Wednesday, August 31, 2011

Newscaster Wishes Azerbaijan Would Stop Making News

Local newscaster Nick Willchuk, who has won several local awards and is a common sight at the annual Christmas parade, is reportedly fed up with trying to pronounce Azerbaijan on the news.
"I have no problem with the Azer...back...Jen...people, but seriously, this bloody country has to stop making the news," Willchuk said over coffee to his co-anchor this morning. "Why can't Brazil be in the news all the time? I swear, people don't take into consideration the people who have to say a country name when they name a country."
Azerbaijan, which is the largest country in the Caucasus region of Eurasia, and its residents, are apparently unaware of the displeasure echoed by Willchuk over their country's name.
"I thought I would get used to trying to pronounce that name but every time I try it comes across as something like Azza-backgammon," Willchuk said. "I'm getting tired of having to joke with my co-anchor about that [censored]ing name on the air."
Willchuk, who has no problem pronouncing over 200 country names, just can't seem to get things straight with Azerbaijan.
"I can't wait until the bloody conflict between two rival factions in the country is over so I can stop saying that freaking name on the air. Maybe the winning faction will change the name to something everyone can pronounce," Willchuk said. "Its like when you have that kid in school whose name you can't pronounce. You don't try to learn his name, you just strip him naked and tie him to a flag pole.
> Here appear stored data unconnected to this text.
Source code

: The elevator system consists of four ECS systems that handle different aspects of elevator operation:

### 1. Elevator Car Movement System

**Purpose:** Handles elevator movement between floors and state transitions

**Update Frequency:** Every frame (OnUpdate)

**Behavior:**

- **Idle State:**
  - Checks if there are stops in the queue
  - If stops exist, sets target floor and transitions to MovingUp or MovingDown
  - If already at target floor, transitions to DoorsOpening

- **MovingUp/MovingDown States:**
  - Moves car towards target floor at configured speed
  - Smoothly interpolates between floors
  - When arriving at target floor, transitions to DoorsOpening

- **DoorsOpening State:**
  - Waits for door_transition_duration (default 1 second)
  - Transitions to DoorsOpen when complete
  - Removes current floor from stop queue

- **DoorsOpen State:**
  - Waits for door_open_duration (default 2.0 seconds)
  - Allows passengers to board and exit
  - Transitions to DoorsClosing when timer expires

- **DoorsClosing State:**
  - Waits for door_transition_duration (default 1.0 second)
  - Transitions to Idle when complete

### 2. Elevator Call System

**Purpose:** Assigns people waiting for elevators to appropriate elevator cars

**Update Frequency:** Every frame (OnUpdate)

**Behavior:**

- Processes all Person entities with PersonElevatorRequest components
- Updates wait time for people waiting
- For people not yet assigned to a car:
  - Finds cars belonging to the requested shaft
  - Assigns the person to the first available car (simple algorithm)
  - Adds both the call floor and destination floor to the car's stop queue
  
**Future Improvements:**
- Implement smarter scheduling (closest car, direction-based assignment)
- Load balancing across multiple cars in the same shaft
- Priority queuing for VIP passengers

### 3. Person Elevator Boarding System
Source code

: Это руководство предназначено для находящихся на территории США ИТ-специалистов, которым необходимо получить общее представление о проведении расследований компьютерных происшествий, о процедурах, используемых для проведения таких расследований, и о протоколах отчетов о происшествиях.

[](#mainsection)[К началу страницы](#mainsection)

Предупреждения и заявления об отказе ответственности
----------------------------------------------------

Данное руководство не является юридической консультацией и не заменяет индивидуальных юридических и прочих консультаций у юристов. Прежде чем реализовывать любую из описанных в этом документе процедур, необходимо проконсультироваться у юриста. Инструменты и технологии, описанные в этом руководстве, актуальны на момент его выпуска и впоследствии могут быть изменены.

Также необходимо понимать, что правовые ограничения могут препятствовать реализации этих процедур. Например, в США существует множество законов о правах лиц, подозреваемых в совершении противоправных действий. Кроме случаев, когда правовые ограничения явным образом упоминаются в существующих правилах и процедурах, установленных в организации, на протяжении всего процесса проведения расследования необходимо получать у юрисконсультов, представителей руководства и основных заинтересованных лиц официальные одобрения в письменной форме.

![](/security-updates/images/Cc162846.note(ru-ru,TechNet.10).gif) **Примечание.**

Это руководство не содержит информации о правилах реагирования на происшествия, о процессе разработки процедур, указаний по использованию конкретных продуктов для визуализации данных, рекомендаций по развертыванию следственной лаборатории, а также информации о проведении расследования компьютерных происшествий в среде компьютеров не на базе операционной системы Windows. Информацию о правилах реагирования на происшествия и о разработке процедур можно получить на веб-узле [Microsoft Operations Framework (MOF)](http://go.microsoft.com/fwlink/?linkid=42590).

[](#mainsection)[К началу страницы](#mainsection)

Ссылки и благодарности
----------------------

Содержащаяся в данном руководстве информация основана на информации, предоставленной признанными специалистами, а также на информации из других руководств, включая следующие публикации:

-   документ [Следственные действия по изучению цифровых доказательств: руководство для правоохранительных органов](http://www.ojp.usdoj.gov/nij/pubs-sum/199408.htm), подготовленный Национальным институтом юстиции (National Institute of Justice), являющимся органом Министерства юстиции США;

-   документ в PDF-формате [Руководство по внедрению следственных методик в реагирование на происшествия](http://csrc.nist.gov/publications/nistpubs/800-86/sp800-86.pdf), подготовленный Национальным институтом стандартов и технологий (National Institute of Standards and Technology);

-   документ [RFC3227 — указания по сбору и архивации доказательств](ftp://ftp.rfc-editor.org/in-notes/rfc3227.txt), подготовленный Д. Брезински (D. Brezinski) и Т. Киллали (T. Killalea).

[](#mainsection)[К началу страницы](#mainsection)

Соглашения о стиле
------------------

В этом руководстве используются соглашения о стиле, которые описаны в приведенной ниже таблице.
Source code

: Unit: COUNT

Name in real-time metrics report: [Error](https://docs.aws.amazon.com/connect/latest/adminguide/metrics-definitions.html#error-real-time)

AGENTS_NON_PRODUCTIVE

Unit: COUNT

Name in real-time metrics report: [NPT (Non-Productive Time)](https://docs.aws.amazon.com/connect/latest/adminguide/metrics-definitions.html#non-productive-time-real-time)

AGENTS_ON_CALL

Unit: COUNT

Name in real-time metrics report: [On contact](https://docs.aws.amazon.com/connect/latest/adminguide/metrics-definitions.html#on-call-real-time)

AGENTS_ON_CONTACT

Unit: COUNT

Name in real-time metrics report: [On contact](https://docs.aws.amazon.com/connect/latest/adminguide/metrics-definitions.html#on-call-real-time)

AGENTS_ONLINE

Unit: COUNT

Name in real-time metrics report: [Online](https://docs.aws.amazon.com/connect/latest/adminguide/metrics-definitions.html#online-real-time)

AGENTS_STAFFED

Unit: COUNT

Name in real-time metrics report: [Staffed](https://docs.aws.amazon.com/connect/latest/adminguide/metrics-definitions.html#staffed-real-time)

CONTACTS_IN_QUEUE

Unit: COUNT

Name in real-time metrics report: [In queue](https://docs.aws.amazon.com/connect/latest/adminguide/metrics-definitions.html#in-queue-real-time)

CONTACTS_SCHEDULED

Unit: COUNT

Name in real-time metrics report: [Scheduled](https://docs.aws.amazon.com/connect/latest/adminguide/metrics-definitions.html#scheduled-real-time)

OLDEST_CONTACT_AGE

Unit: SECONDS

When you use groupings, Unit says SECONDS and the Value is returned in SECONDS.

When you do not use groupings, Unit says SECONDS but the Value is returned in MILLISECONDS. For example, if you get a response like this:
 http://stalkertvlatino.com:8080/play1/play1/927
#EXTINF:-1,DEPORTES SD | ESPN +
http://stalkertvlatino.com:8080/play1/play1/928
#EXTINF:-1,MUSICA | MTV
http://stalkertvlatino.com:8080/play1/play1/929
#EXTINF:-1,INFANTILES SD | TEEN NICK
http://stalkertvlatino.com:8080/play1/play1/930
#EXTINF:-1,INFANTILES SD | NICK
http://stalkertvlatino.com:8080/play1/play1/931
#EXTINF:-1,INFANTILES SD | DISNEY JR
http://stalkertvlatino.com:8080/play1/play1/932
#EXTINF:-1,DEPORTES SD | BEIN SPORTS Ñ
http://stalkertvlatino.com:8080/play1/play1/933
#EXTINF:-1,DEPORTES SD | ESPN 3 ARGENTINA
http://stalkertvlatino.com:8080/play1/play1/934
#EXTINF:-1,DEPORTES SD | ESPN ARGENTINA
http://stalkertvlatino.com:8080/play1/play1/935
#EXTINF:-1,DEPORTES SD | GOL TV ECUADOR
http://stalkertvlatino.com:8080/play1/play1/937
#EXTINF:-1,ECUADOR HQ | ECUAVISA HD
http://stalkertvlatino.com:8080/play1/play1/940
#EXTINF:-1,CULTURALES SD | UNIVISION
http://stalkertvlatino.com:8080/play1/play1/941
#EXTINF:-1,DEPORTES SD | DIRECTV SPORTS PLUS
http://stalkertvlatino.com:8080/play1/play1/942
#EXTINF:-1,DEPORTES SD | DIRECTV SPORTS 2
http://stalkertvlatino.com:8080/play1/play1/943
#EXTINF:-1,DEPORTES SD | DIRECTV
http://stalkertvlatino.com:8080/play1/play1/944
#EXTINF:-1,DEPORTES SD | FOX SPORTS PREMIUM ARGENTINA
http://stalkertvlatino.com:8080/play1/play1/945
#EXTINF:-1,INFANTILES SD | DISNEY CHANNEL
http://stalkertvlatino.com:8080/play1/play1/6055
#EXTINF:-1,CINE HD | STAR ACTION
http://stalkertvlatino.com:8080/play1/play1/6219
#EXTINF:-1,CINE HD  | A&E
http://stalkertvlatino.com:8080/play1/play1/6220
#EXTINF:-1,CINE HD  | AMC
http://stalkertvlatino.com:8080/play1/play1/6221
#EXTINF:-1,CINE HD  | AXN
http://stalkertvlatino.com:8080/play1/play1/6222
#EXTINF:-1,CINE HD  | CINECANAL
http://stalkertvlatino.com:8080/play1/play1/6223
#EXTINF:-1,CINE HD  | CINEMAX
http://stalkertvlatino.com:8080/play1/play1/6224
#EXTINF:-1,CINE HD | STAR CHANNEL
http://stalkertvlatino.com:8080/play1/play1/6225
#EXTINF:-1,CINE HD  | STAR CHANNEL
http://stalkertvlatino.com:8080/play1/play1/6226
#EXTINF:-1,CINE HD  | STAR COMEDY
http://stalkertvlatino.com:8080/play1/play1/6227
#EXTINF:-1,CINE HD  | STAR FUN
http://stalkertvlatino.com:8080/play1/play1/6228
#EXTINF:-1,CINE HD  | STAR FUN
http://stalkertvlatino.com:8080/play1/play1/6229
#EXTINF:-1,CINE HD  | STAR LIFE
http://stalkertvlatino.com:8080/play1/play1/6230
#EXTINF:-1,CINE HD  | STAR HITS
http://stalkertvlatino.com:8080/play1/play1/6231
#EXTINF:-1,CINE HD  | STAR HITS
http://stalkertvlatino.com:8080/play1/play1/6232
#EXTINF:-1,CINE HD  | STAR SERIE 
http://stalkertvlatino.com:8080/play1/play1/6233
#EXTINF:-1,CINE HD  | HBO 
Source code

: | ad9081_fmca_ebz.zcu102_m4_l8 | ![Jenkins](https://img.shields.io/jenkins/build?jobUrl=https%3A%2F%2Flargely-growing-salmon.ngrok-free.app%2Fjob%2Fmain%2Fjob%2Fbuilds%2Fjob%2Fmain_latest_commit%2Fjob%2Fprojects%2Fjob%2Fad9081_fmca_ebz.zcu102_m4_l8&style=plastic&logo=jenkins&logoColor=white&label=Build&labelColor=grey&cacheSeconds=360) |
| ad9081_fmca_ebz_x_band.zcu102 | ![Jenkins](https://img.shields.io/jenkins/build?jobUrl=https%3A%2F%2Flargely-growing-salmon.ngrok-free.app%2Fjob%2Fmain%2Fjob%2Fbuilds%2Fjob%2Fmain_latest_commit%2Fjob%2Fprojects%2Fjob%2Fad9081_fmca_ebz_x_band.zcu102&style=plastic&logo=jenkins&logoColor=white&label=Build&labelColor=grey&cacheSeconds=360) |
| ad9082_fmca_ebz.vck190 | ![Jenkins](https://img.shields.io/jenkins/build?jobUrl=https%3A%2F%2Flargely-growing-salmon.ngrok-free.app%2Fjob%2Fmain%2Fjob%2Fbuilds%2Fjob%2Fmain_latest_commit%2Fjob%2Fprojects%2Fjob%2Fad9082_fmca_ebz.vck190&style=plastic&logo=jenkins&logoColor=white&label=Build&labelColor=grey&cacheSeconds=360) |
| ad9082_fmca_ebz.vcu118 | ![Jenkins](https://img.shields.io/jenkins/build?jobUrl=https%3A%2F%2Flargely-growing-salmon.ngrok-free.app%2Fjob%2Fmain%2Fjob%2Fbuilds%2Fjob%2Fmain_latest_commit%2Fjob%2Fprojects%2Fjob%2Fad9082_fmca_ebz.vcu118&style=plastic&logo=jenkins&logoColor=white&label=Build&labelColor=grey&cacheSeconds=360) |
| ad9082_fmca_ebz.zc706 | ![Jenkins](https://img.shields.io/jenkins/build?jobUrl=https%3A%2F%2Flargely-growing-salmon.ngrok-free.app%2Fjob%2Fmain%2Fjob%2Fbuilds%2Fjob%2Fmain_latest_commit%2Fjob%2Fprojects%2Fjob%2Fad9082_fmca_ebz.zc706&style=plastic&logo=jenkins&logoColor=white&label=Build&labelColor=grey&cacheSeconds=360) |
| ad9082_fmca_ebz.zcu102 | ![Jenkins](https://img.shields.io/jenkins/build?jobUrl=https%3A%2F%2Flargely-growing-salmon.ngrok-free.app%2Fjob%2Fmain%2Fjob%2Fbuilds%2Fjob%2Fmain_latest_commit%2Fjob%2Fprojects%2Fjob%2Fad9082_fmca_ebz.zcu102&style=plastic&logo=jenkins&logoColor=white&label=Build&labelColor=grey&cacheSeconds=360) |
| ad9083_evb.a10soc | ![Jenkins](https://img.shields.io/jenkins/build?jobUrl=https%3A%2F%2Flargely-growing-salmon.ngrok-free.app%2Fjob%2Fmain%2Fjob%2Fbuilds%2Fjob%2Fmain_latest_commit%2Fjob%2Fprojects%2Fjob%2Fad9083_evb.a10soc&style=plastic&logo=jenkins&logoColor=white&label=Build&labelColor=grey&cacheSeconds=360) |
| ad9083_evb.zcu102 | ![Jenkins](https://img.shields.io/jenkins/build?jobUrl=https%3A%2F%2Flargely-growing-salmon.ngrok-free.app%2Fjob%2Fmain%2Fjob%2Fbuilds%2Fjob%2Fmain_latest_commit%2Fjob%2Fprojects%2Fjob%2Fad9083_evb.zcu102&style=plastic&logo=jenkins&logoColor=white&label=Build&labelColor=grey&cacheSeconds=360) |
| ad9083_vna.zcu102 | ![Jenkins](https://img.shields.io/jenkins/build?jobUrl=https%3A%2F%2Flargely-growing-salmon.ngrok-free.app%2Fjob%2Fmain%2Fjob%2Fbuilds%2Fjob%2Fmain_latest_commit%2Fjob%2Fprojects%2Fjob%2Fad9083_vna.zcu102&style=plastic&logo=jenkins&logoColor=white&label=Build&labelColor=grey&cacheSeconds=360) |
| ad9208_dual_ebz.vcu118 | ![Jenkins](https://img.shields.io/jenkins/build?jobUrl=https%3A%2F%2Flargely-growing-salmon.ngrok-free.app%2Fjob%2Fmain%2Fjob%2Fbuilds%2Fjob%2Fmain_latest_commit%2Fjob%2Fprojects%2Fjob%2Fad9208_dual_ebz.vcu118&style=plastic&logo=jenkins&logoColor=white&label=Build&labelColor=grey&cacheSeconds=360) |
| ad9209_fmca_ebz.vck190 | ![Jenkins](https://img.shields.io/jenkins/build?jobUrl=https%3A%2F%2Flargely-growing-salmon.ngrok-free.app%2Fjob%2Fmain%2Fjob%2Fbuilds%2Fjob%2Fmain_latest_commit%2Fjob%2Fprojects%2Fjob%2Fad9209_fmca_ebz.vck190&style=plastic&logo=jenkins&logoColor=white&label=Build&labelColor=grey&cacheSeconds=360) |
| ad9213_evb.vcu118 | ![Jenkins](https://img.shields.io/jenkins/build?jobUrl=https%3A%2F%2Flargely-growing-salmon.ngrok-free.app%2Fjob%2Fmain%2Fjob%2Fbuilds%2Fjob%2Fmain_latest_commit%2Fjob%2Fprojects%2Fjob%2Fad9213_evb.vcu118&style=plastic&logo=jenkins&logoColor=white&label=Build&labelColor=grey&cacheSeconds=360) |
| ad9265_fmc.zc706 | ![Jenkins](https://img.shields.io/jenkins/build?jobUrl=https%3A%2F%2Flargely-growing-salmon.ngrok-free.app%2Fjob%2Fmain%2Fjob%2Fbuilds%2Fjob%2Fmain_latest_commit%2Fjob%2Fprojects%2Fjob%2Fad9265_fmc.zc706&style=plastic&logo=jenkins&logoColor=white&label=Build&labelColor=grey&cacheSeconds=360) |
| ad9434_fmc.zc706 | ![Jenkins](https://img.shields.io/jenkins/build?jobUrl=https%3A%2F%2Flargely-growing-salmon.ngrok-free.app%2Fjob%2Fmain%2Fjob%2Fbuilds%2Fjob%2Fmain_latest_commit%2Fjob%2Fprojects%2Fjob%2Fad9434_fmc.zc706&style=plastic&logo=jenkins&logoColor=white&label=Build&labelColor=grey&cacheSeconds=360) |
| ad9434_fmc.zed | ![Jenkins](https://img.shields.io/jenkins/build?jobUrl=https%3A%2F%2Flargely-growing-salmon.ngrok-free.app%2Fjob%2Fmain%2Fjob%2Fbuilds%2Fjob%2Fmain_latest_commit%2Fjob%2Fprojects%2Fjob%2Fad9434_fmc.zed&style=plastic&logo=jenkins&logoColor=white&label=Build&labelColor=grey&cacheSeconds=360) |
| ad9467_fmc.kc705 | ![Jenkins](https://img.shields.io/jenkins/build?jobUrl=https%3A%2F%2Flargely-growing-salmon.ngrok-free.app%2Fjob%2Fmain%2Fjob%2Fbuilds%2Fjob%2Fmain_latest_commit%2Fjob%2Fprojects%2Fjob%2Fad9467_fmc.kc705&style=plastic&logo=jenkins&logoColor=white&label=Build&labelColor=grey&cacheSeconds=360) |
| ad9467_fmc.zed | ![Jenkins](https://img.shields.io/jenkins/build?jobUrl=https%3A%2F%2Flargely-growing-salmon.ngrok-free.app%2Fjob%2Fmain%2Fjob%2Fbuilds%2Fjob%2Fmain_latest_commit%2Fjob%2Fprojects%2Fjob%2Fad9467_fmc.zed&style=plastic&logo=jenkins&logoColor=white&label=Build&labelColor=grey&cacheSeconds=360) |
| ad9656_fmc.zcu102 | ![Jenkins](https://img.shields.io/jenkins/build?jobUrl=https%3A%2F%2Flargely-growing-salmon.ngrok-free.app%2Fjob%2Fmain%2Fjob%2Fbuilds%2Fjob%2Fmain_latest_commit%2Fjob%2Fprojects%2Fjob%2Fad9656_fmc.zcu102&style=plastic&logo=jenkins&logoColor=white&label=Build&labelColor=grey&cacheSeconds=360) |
I think Azza....whatever, needs to learn that lesson."
Recently, the situation in Azerbaijan has escalated as conflict spilled into the outlying areas, ensuring it will be a top story on the news tonight.
"[censored] me," Willchuk said upon hearing the news.
According to sources, Willchuk also hopes that Georgia will change the name of its capital from Tbilisi to something easier, like Jacksonville.

Thursday, August 18, 2011

Back To Future Reference Lost On Man About To Be Murdered By Hitchhiker

An excellent Back to the Future reference spoken by Herman Smendernson was completely lost on Michael Murray, the man who picked up Herman when he was hitchhiking and would now meet his brutal end at Herman's hand in the abandoned Spirograph factory.
"Where we are going, we don't need roads," Smendernson had said to Murray as he apparently pointed a gun at the man who apparently had never seen the iconic 1980s movie that centered on Marty McFly's quest to return to 1985.
"I really thought that he would laugh, or at least chuckle at the reference. I mean it was not only funny, but it was also true because, you know, we were going to drive into the forest where I would brutally murder him as spirographs looked down upon us," Smendernson, who clearly has a keen grasp on pop culture, said.
According to reports, instead of laughing Murray only sobbed, begged for mercy and prayed to the Almighty to deliver from the apparent hell he was in. Absoluletely no mention was made of the excellent reference spoken by the mentally-disturbed Smendernson who would soon be making his ninth kill.
"I thought it was rude, to tell you the truth," Smendernson said. "It almost put me off killing him and having coffee with his dead body in the abandoned Spirograph factory."
Lost further on Murray, who was not much of a talker, choosing to sob quietly instead of responding to Smendernson, was the fact that Smendernson looked a lot like Doc Brown making the reference even more hilarious.

Tuesday, August 9, 2011

London Rioter Evokes Memory of Boadicea To Justify Stealing TV

As riots raged across London, causing the sky to fill with the smoke of burning buildings, 22-year-old London resident Nigel Hythe, pictured here, evoked the memory of Boadicea to justify his stealing of a 42-inch Panasonic television from the local electronics store.
"Just as the great warrior queen burned down Londonium circa 60 AD to fight against Roman tyranny, we do the same in our modern world," Hythe said, careful not to drop his ill-gotten gains.
Boadicea, who was queen of the Celtic Iceni tribe, launched a complete uprising against the Romans after her husband, a long-time ally of Rome, died and Rome annexed all of his lands and ignored his will. Upon protesting, Boadicea was whipped and her daughters assaulted.
"We will not stand for the tyranny of our government, we are a free people!" Hythe shouted to several other looters who wouldn't have known Boadicea from The Situation. "This is our uprising, this is our time!"
Hythe, who hoped to compliment his new television with an Xbox and several games, also tweeted "Boadicea lives again!" on Twitter, garnering a confused response from his four followers.
Upon placing the television in his home, Hythe returned to the streets and assisted in the tipping over of a vehicle belonging to a nearby resident who will now be taking public transit to both their jobs.
"When Boadicea rose up against the Romans, she struck a blow against tyranny and injustice and that is what we are doing now," Hythe said, mispronouncing Boadicea's name once again. "This is what we are doing!"
When asked about why the riots happened, Hythe went through a number of reasons including government oppression, high tuition prices and the high level of crime in one of the safest and most stable countries on Earth, which enjoys a high level of freedom within its democracy.